## Your task
Your copy of the data should match it exactly, leaving out only the pictures.
___ Extracted entries
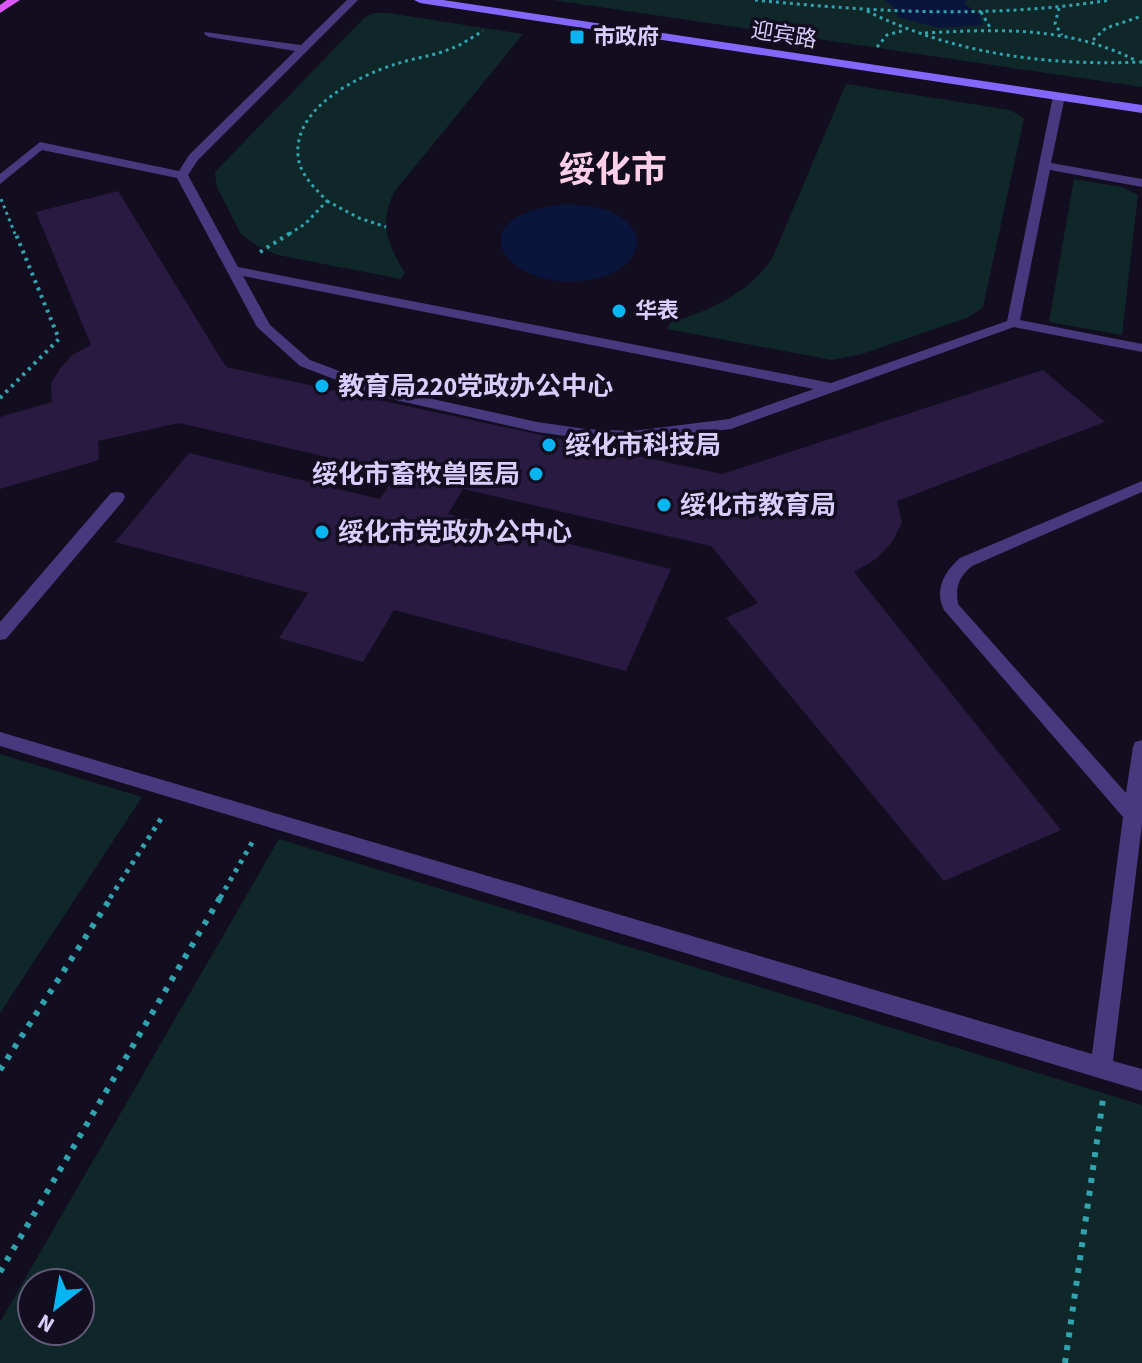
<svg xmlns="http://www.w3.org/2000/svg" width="1142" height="1363" viewBox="0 0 1142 1363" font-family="'Source Sans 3','Noto Sans SC',sans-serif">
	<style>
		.green { fill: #10272a; fill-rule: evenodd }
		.water { fill: #0a153c }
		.building { fill: #281a40 }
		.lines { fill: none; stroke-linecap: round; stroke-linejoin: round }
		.path-far3 { stroke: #30a3af; stroke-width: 3; stroke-dasharray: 3 4; stroke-linecap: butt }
		.path-far2 { stroke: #30a3af; stroke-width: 4; stroke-dasharray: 3 5; stroke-linecap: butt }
		.path-far1 { stroke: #30a3af; stroke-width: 5; stroke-dasharray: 4 6; stroke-linecap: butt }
		.path { stroke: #30a3af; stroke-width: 6; stroke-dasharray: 5 8; stroke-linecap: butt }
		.service { fill: #46397e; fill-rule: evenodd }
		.secondary { fill: #8167fc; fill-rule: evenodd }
		.primary { fill: #d757fb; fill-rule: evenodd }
		.poi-dot { fill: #05b6f2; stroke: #130d20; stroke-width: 3 }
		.labels { text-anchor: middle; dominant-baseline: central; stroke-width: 7; stroke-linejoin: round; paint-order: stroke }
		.far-street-label { font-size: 22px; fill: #dacdfe; stroke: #130d20 }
		.far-poi-label { font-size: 22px; font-weight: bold; fill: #dacdfe; stroke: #130d20; text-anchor: start }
		.poi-label { font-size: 26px; font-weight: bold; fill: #dacdfe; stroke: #130d20; text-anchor: start }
		.far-town-label { font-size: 36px; font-weight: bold; fill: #fecfe6; stroke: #130d20 }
	</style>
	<rect width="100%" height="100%" fill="#130d20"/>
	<!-- green -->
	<path class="green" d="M 553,0 L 1142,0 L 1142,87 Z
		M 388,13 L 523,34 L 394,192 C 379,225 387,243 405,273 L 401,279 L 278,255 L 257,246 L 241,234 L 217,187 L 215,172 L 364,18 L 374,13 Z
		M 846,84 L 1010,110 L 1024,118 L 983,307 L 969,317 L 862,354 L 832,360 L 667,329 L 671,322 C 711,310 747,294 772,259 Z
		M 1074,179 L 1122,187 L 1138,195 L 1122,335 L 1049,322 Z
		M 0,754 L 142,797 L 0,1013 Z
		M 279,839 L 1142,1105 L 1142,1363 L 0,1363 L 0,1322 ZM 32,1283 L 80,1283 L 80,1331 L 32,1331 Z"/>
	<!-- water -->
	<path class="water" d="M 885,0 L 967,0 L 965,4 L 979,14 L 983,25 L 939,28 L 898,17 L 894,7 Z
		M 566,204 C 581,205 595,206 609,211 C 648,227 645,261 607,275 C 521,306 439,218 566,204 Z"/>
	<!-- building -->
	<path class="building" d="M 118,191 L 226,367 L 722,474 L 1043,370 L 1105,422 L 897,501 L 902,522 L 892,542 L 876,559 L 854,572 L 1061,830 L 944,881 L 726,618 L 758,603 L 711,546 L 463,489 L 448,514 L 671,569 L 626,671 L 394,610 L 363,662 L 279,638 L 308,593 L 115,542 L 189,453 L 380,499 L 397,473 L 179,423 L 98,441 L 99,460 L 0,489 L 0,417 L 52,402 L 51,383 L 60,369 L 72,355 L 91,345 L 36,212 Z"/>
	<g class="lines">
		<!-- path-far3 -->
		<path class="path-far3" d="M 755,0 C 874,12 991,19 1110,0
			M 1059,8 L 1055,24 L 1062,35
			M 867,11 C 954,54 1046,66 1142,62
			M 981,12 L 991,29
			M 925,33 C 999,29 1069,26 1137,61
			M 1093,40 L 1106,28 L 1142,16
			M 877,47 L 887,35 L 905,30
			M 1,199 L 15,234
			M 327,201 L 359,218 L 386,227
			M 289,234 L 305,224 L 327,201 C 315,188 299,174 298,155 C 294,107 358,76 396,64 C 414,58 433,56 450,49 C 462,45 472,37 483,31"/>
		<!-- path-far2 -->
		<path class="path-far2" d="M 260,252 L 292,232
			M 0,398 L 59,339 L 15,232"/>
		<!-- path-far1 -->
		<path class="path-far1" d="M 110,898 L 164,814
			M 220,898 L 253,841"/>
		<!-- path -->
		<path class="path" d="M 0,1070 L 112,896
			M 0,1272 L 221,896
			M 1065,1363 L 1103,1099"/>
		<!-- service -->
		<path class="service" d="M 347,0 L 358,0 L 198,160 L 188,175 L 238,267 L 831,383 L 1007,321 L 1053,96 L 1059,93 L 1065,96 L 1051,163 L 1142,179 L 1142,187 L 1050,170 L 1020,320 L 1142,344 L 1142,352 L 1014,327 L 731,429 L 632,441 L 586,439 L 537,432 L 378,396 L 300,366 L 257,327 L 177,178 L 42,150 L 0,184 L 0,174 L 40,142 L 179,171 L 189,155 L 295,51 L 209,37 L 204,34 L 205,32 L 301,45 ZM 243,276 L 814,389 L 729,419 L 632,431 L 586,429 L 537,422 L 387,389 L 310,360 L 270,325 Z
			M 1142,481 L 1142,492 L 972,566 C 959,577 955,587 958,604 L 1126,793 L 1133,747 L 1135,742 L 1142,740 L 1142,824 L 1113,1061 L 1142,1069 L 1142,1091 L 0,746 L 0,732 L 1092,1054 L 1123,817 L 944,610 C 934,590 944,572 960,558 Z
			M 117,492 L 123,493 L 125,497 L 123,501 L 6,639 L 0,640 L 0,622 L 111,493 Z"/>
		<!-- secondary -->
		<path class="secondary" d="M 414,0 L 443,0 L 1142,105 L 1142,113 L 420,3 Z"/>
		<!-- primary -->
		<path class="primary" d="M 7,0 L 20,0 L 0,13 L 0,5 Z"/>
	</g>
	<!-- markers -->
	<g class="poi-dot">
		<rect x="569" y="29" width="16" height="16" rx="4"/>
		<circle cx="619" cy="311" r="8"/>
		<circle cx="322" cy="386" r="8"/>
		<circle cx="549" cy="445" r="8"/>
		<circle cx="536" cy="474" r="8"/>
		<circle cx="664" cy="505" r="8"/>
		<circle cx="322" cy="532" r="8"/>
	</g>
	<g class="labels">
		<!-- far-street labels -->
		<g class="far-street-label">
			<text transform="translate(784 35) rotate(9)">迎宾路</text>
		</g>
		<!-- far-poi labels -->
		<g class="far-poi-label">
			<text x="593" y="37">市政府</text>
			<text x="635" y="311">华表</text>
		</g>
		<!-- poi labels -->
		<g class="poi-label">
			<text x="338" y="386">教育局220党政办公中心</text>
			<text x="565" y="445">绥化市科技局</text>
			<text x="520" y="474" text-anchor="end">绥化市畜牧兽医局</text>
			<text x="680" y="505">绥化市教育局</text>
			<text x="338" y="532">绥化市党政办公中心</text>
		</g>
		<!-- far-town labels -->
		<g class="far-town-label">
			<text x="613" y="170">绥化市</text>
		</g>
	</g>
	<!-- north arrow -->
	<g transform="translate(56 1307) rotate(211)"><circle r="38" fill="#130d20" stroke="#635a79" stroke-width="2"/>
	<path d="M0-6L14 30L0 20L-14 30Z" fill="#05b6f2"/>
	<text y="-12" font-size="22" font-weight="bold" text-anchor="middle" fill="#dacdfe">N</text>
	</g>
</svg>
______
## Output
<svg xmlns="http://www.w3.org/2000/svg" width="1142" height="1363" viewBox="0 0 1142 1363" font-family="'Source Sans 3','Noto Sans SC',sans-serif">
	<style>
		.green { fill: #10272a; fill-rule: evenodd }
		.water { fill: #0a153c }
		.building { fill: #281a40 }
		.lines { fill: none; stroke-linecap: round; stroke-linejoin: round }
		.path-far3 { stroke: #30a3af; stroke-width: 3; stroke-dasharray: 3 4; stroke-linecap: butt }
		.path-far2 { stroke: #30a3af; stroke-width: 4; stroke-dasharray: 3 5; stroke-linecap: butt }
		.path-far1 { stroke: #30a3af; stroke-width: 5; stroke-dasharray: 4 6; stroke-linecap: butt }
		.path { stroke: #30a3af; stroke-width: 6; stroke-dasharray: 5 8; stroke-linecap: butt }
		.service { fill: #46397e; fill-rule: evenodd }
		.secondary { fill: #8167fc; fill-rule: evenodd }
		.primary { fill: #d757fb; fill-rule: evenodd }
		.poi-dot { fill: #05b6f2; stroke: #130d20; stroke-width: 3 }
		.labels { text-anchor: middle; dominant-baseline: central; stroke-width: 7; stroke-linejoin: round; paint-order: stroke }
		.far-street-label { font-size: 22px; fill: #dacdfe; stroke: #130d20 }
		.far-poi-label { font-size: 22px; font-weight: bold; fill: #dacdfe; stroke: #130d20; text-anchor: start }
		.poi-label { font-size: 26px; font-weight: bold; fill: #dacdfe; stroke: #130d20; text-anchor: start }
		.far-town-label { font-size: 36px; font-weight: bold; fill: #fecfe6; stroke: #130d20 }
	</style>
	<rect width="100%" height="100%" fill="#130d20"/>
	<!-- green -->
	<path class="green" d="M 553,0 L 1142,0 L 1142,87 Z
		M 388,13 L 523,34 L 394,192 C 379,225 387,243 405,273 L 401,279 L 278,255 L 257,246 L 241,234 L 217,187 L 215,172 L 364,18 L 374,13 Z
		M 846,84 L 1010,110 L 1024,118 L 983,307 L 969,317 L 862,354 L 832,360 L 667,329 L 671,322 C 711,310 747,294 772,259 Z
		M 1074,179 L 1122,187 L 1138,195 L 1122,335 L 1049,322 Z
		M 0,754 L 142,797 L 0,1013 Z
		M 279,839 L 1142,1105 L 1142,1363 L 0,1363 L 0,1322 ZM 32,1283 L 80,1283 L 80,1331 L 32,1331 Z"/>
	<!-- water -->
	<path class="water" d="M 885,0 L 967,0 L 965,4 L 979,14 L 983,25 L 939,28 L 898,17 L 894,7 Z
		M 566,204 C 581,205 595,206 609,211 C 648,227 645,261 607,275 C 521,306 439,218 566,204 Z"/>
	<!-- building -->
	<path class="building" d="M 118,191 L 226,367 L 722,474 L 1043,370 L 1105,422 L 897,501 L 902,522 L 892,542 L 876,559 L 854,572 L 1061,830 L 944,881 L 726,618 L 758,603 L 711,546 L 463,489 L 448,514 L 671,569 L 626,671 L 394,610 L 363,662 L 279,638 L 308,593 L 115,542 L 189,453 L 380,499 L 397,473 L 179,423 L 98,441 L 99,460 L 0,489 L 0,417 L 52,402 L 51,383 L 60,369 L 72,355 L 91,345 L 36,212 Z"/>
	<g class="lines">
		<!-- path-far3 -->
		<path class="path-far3" d="M 755,0 C 874,12 991,19 1110,0
			M 1059,8 L 1055,24 L 1062,35
			M 867,11 C 954,54 1046,66 1142,62
			M 981,12 L 991,29
			M 925,33 C 999,29 1069,26 1137,61
			M 1093,40 L 1106,28 L 1142,16
			M 877,47 L 887,35 L 905,30
			M 1,199 L 15,234
			M 327,201 L 359,218 L 386,227
			M 289,234 L 305,224 L 327,201 C 315,188 299,174 298,155 C 294,107 358,76 396,64 C 414,58 433,56 450,49 C 462,45 472,37 483,31"/>
		<!-- path-far2 -->
		<path class="path-far2" d="M 260,252 L 292,232
			M 0,398 L 59,339 L 15,232"/>
		<!-- path-far1 -->
		<path class="path-far1" d="M 110,898 L 164,814
			M 220,898 L 253,841"/>
		<!-- path -->
		<path class="path" d="M 0,1070 L 112,896
			M 0,1272 L 221,896
			M 1065,1363 L 1103,1099"/>
		<!-- service -->
		<path class="service" d="M 347,0 L 358,0 L 198,160 L 188,175 L 238,267 L 831,383 L 1007,321 L 1053,96 L 1059,93 L 1065,96 L 1051,163 L 1142,179 L 1142,187 L 1050,170 L 1020,320 L 1142,344 L 1142,352 L 1014,327 L 731,429 L 632,441 L 586,439 L 537,432 L 378,396 L 300,366 L 257,327 L 177,178 L 42,150 L 0,184 L 0,174 L 40,142 L 179,171 L 189,155 L 295,51 L 209,37 L 204,34 L 205,32 L 301,45 ZM 243,276 L 814,389 L 729,419 L 632,431 L 586,429 L 537,422 L 387,389 L 310,360 L 270,325 Z
			M 1142,481 L 1142,492 L 972,566 C 959,577 955,587 958,604 L 1126,793 L 1133,747 L 1135,742 L 1142,740 L 1142,824 L 1113,1061 L 1142,1069 L 1142,1091 L 0,746 L 0,732 L 1092,1054 L 1123,817 L 944,610 C 934,590 944,572 960,558 Z
			M 117,492 L 123,493 L 125,497 L 123,501 L 6,639 L 0,640 L 0,622 L 111,493 Z"/>
		<!-- secondary -->
		<path class="secondary" d="M 414,0 L 443,0 L 1142,105 L 1142,113 L 420,3 Z"/>
		<!-- primary -->
		<path class="primary" d="M 7,0 L 20,0 L 0,13 L 0,5 Z"/>
	</g>
	<!-- markers -->
	<g class="poi-dot">
		<rect x="569" y="29" width="16" height="16" rx="4"/>
		<circle cx="619" cy="311" r="8"/>
		<circle cx="322" cy="386" r="8"/>
		<circle cx="549" cy="445" r="8"/>
		<circle cx="536" cy="474" r="8"/>
		<circle cx="664" cy="505" r="8"/>
		<circle cx="322" cy="532" r="8"/>
	</g>
	<g class="labels">
		<!-- far-street labels -->
		<g class="far-street-label">
			<text transform="translate(784 35) rotate(9)">迎宾路</text>
		</g>
		<!-- far-poi labels -->
		<g class="far-poi-label">
			<text x="593" y="37">市政府</text>
			<text x="635" y="311">华表</text>
		</g>
		<!-- poi labels -->
		<g class="poi-label">
			<text x="338" y="386">教育局220党政办公中心</text>
			<text x="565" y="445">绥化市科技局</text>
			<text x="520" y="474" text-anchor="end">绥化市畜牧兽医局</text>
			<text x="680" y="505">绥化市教育局</text>
			<text x="338" y="532">绥化市党政办公中心</text>
		</g>
		<!-- far-town labels -->
		<g class="far-town-label">
			<text x="613" y="170">绥化市</text>
		</g>
	</g>
	<!-- north arrow -->
	<g transform="translate(56 1307) rotate(211)"><circle r="38" fill="#130d20" stroke="#635a79" stroke-width="2"/>
	<path d="M0-6L14 30L0 20L-14 30Z" fill="#05b6f2"/>
	<text y="-12" font-size="22" font-weight="bold" text-anchor="middle" fill="#dacdfe">N</text>
	</g>
</svg>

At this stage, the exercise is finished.